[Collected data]
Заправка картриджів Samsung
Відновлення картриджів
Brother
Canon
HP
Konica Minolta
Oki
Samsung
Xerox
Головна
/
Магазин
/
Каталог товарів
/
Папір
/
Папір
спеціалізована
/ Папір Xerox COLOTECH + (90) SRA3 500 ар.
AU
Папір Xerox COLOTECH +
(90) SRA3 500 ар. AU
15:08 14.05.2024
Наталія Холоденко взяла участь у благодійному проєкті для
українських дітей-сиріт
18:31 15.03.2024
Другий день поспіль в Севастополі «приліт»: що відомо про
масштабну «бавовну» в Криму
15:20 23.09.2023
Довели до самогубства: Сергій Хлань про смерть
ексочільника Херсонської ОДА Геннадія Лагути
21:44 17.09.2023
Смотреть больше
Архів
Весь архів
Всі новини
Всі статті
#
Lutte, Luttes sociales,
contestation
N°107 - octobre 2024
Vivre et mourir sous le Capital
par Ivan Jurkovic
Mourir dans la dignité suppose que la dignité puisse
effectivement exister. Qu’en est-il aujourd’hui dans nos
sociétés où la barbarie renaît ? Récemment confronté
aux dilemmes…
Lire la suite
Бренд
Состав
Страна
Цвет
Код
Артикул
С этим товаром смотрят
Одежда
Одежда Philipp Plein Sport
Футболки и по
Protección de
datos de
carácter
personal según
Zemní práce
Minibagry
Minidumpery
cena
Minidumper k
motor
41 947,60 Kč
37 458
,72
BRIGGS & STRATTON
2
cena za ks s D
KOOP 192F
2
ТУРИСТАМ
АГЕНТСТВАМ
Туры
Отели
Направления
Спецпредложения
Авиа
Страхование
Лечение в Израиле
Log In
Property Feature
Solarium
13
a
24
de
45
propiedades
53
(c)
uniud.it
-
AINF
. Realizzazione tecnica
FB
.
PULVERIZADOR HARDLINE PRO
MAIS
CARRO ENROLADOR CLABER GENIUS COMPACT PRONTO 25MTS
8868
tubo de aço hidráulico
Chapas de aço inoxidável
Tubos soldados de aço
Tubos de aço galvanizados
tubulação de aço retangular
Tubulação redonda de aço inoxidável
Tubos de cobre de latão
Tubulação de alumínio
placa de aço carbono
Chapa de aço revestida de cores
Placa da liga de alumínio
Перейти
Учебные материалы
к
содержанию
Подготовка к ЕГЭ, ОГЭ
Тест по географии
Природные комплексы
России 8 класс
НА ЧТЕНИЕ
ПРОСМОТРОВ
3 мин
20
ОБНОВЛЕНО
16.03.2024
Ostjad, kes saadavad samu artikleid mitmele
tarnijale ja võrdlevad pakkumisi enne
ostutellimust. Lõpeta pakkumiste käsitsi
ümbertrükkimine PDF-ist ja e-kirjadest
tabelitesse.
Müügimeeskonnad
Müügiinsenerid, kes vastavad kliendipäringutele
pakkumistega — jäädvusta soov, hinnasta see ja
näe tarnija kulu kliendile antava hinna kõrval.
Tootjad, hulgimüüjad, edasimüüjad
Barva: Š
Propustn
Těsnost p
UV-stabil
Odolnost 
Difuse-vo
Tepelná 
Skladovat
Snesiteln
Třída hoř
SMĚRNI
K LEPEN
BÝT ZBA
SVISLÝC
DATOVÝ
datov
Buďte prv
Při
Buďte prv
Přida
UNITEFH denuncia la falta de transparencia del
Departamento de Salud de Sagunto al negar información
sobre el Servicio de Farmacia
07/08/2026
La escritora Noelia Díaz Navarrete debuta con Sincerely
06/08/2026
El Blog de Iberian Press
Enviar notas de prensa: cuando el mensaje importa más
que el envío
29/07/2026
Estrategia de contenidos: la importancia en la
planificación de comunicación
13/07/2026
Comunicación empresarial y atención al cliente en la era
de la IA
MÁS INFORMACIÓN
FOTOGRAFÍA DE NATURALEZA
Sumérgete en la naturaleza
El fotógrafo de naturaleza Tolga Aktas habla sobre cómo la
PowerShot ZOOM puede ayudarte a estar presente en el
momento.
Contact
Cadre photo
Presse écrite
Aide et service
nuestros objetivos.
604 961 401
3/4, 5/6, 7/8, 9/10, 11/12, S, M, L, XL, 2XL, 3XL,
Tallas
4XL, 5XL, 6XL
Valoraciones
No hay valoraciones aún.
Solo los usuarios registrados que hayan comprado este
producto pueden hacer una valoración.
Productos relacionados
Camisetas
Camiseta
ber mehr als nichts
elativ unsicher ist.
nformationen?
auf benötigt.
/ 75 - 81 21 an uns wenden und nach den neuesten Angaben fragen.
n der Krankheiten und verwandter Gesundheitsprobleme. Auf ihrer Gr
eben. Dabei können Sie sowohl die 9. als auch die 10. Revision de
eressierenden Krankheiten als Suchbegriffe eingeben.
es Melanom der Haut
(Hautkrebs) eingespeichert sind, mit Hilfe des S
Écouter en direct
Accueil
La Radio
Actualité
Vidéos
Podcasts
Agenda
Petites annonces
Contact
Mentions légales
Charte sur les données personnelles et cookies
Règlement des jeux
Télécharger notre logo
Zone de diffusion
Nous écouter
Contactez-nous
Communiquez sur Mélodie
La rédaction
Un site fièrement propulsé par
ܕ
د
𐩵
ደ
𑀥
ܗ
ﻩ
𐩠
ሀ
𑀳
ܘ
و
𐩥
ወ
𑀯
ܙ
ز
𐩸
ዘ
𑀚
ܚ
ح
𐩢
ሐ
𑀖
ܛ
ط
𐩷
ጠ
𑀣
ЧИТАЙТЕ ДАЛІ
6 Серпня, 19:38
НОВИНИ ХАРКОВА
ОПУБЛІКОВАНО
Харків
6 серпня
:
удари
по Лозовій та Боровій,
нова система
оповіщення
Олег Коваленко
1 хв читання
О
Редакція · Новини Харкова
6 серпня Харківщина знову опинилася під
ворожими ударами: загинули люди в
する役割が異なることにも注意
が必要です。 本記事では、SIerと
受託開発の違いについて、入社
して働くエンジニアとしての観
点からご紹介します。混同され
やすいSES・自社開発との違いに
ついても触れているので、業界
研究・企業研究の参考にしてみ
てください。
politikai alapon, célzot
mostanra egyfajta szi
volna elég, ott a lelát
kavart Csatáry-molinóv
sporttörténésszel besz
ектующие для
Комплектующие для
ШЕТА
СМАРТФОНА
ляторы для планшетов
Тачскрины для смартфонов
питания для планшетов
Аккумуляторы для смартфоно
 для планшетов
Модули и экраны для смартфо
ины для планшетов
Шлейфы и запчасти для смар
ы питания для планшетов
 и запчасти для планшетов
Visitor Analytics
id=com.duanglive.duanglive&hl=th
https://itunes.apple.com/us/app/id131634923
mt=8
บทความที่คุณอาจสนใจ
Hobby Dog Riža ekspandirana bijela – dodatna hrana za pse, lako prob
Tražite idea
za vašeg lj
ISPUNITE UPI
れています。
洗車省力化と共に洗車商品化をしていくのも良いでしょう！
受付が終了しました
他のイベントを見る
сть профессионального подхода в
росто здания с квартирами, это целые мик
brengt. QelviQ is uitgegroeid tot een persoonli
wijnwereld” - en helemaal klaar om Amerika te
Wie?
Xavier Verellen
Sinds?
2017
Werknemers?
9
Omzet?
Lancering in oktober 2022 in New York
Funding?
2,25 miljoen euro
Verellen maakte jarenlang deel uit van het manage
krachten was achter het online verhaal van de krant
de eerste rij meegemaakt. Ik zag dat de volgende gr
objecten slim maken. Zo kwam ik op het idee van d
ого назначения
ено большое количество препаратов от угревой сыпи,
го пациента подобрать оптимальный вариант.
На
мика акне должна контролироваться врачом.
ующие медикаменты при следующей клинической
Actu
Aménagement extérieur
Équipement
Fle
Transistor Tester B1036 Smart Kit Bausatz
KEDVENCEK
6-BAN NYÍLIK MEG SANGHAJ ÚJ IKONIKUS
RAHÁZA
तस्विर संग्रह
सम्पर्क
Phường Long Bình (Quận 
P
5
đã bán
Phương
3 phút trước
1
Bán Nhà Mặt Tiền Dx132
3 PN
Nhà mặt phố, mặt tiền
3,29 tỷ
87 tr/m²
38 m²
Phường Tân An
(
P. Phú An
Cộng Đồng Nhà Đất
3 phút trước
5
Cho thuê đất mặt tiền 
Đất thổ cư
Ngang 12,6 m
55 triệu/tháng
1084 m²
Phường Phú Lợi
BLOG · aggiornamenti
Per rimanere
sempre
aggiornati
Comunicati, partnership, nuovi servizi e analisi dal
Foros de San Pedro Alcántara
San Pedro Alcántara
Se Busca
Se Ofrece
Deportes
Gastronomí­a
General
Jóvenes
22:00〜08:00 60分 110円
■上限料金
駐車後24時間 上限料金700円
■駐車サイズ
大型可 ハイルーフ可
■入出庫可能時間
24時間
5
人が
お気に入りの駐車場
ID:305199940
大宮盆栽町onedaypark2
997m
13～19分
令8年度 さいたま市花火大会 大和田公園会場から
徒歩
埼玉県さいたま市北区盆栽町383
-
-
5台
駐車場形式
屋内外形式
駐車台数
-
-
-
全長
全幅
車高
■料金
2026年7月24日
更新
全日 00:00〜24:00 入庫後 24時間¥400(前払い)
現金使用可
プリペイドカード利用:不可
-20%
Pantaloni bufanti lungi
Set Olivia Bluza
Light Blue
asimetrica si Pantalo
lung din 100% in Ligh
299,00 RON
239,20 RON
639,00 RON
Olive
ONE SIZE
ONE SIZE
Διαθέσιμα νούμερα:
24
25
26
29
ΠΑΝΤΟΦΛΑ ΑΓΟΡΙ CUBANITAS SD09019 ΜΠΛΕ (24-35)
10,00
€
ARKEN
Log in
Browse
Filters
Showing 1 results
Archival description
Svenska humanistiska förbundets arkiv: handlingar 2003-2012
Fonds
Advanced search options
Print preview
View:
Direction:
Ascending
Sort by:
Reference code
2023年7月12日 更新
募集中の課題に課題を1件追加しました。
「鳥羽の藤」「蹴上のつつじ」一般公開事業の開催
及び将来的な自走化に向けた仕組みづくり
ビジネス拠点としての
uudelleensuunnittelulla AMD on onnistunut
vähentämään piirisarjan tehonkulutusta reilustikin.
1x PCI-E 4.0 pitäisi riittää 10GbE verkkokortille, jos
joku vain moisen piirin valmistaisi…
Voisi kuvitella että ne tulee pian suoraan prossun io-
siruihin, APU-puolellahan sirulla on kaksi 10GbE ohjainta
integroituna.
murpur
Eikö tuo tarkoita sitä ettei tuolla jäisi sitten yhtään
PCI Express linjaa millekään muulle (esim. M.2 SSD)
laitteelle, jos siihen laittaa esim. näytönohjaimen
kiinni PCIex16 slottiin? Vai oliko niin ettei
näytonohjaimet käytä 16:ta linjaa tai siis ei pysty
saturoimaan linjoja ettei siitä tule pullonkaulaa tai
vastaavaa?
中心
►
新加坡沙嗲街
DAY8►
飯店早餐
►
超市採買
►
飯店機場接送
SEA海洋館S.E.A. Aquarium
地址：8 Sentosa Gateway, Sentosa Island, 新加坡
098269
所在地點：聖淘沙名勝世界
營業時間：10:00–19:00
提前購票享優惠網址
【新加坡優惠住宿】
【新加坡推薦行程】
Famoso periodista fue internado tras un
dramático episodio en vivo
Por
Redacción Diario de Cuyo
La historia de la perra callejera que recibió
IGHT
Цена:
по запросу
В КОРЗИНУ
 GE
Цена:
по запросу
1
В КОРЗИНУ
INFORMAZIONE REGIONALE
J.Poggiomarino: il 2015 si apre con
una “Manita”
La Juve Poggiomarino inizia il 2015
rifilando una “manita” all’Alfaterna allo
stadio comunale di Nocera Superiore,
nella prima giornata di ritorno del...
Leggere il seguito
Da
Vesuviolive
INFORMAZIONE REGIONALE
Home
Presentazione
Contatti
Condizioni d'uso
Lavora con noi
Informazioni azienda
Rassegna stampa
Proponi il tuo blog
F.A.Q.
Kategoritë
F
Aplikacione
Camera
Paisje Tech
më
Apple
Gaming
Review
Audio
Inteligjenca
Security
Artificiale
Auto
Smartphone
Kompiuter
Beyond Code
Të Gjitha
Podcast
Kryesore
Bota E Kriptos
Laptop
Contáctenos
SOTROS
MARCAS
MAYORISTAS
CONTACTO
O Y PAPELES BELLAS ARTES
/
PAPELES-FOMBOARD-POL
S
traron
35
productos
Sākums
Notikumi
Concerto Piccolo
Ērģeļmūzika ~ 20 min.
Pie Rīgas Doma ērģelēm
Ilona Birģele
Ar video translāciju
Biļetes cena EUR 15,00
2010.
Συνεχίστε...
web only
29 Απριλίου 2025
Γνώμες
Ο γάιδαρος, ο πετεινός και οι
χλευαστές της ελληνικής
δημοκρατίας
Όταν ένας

» **What is required**:
Quote verbatim everything from the start of the material down to the line containing "Placa da liga de alumínio", including that line.

» **Final answer**:
Заправка картриджів Samsung
Відновлення картриджів
Brother
Canon
HP
Konica Minolta
Oki
Samsung
Xerox
Головна
/
Магазин
/
Каталог товарів
/
Папір
/
Папір
спеціалізована
/ Папір Xerox COLOTECH + (90) SRA3 500 ар.
AU
Папір Xerox COLOTECH +
(90) SRA3 500 ар. AU
15:08 14.05.2024
Наталія Холоденко взяла участь у благодійному проєкті для
українських дітей-сиріт
18:31 15.03.2024
Другий день поспіль в Севастополі «приліт»: що відомо про
масштабну «бавовну» в Криму
15:20 23.09.2023
Довели до самогубства: Сергій Хлань про смерть
ексочільника Херсонської ОДА Геннадія Лагути
21:44 17.09.2023
Смотреть больше
Архів
Весь архів
Всі новини
Всі статті
#
Lutte, Luttes sociales,
contestation
N°107 - octobre 2024
Vivre et mourir sous le Capital
par Ivan Jurkovic
Mourir dans la dignité suppose que la dignité puisse
effectivement exister. Qu’en est-il aujourd’hui dans nos
sociétés où la barbarie renaît ? Récemment confronté
aux dilemmes…
Lire la suite
Бренд
Состав
Страна
Цвет
Код
Артикул
С этим товаром смотрят
Одежда
Одежда Philipp Plein Sport
Футболки и по
Protección de
datos de
carácter
personal según
Zemní práce
Minibagry
Minidumpery
cena
Minidumper k
motor
41 947,60 Kč
37 458
,72
BRIGGS & STRATTON
2
cena za ks s D
KOOP 192F
2
ТУРИСТАМ
АГЕНТСТВАМ
Туры
Отели
Направления
Спецпредложения
Авиа
Страхование
Лечение в Израиле
Log In
Property Feature
Solarium
13
a
24
de
45
propiedades
53
(c)
uniud.it
-
AINF
. Realizzazione tecnica
FB
.
PULVERIZADOR HARDLINE PRO
MAIS
CARRO ENROLADOR CLABER GENIUS COMPACT PRONTO 25MTS
8868
tubo de aço hidráulico
Chapas de aço inoxidável
Tubos soldados de aço
Tubos de aço galvanizados
tubulação de aço retangular
Tubulação redonda de aço inoxidável
Tubos de cobre de latão
Tubulação de alumínio
placa de aço carbono
Chapa de aço revestida de cores
Placa da liga de alumínio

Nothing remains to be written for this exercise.